Many older students find work at seasonal jobs, take part in school football, band, and cheer camps and fill their time productively. However for some children, summer time can be a brain-drain loss of scholastic skill or mind-numbing boredom watching television or tending younger siblings.
After nearly 100 years of study, Duke University found that, on average, all students lose about a month of progress in skills during the summer months. This shouldn’t be shocking to anyone who gives up their exercise work-out regime for three months and then tries to jump back in with the same intensity. For struggling students, the loss of progress can be just another u-turn in their quest to keep up with their peers.
Should summer be abolished in favor of more classroom time? We are a long way from the agrarian roots that set the traditional school schedule.
It could be argued that the best kind of summer learning is creative learning, where change is easy. In fact, bureaucracy of a school district could stifle innovation. Perhaps the best option for enhanced summer learning could come from non-profit organization, uniting to provide options in neighborhood settings for children who can’t afford expensive summer programs.

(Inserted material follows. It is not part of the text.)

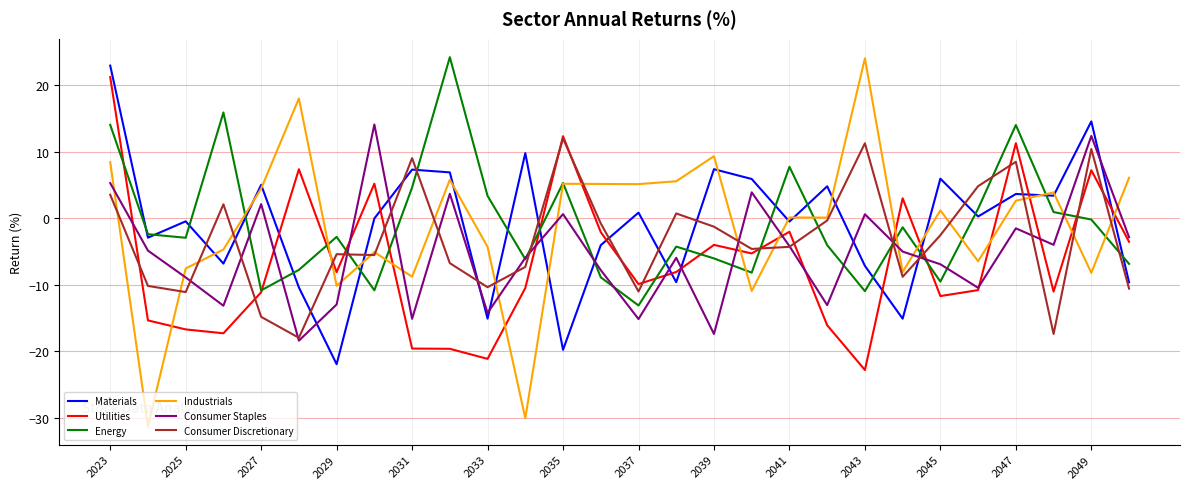

What are all the series names shown in the legend?

Materials, Utilities, Energy, Industrials, Consumer Staples, Consumer Discretionary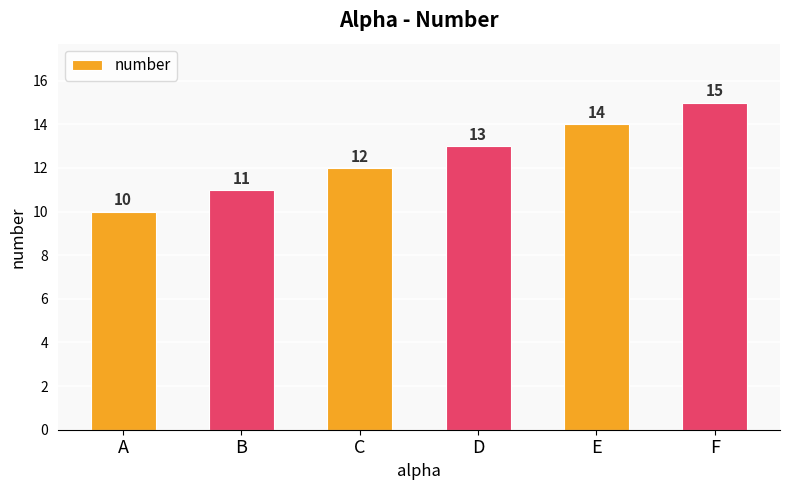

Where is the data nearest to the value 12?

C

In Indianapolis, where the graduation rate hovers dismally around the 50 percent mark, 11 charitable organizations have pooled resources to support nearly 200 programs. In Cincinnati, a grass-roots program works out of 16 neighborhood schools. In rural Appalachia, an entire community pitches in – restaurants, the local hospital, the fish and game department – resulting in more than half of the participants showing a full letter grade improvement when school starts in the fall.
The Davis County Library system offers popular summer programs and many cities offer art programs. Now is the time for more local groups to experiment, innovate, and squeeze more out-of-the box learning into the summer months. We can’t afford to allow children to get farther behind while the summer passes them by.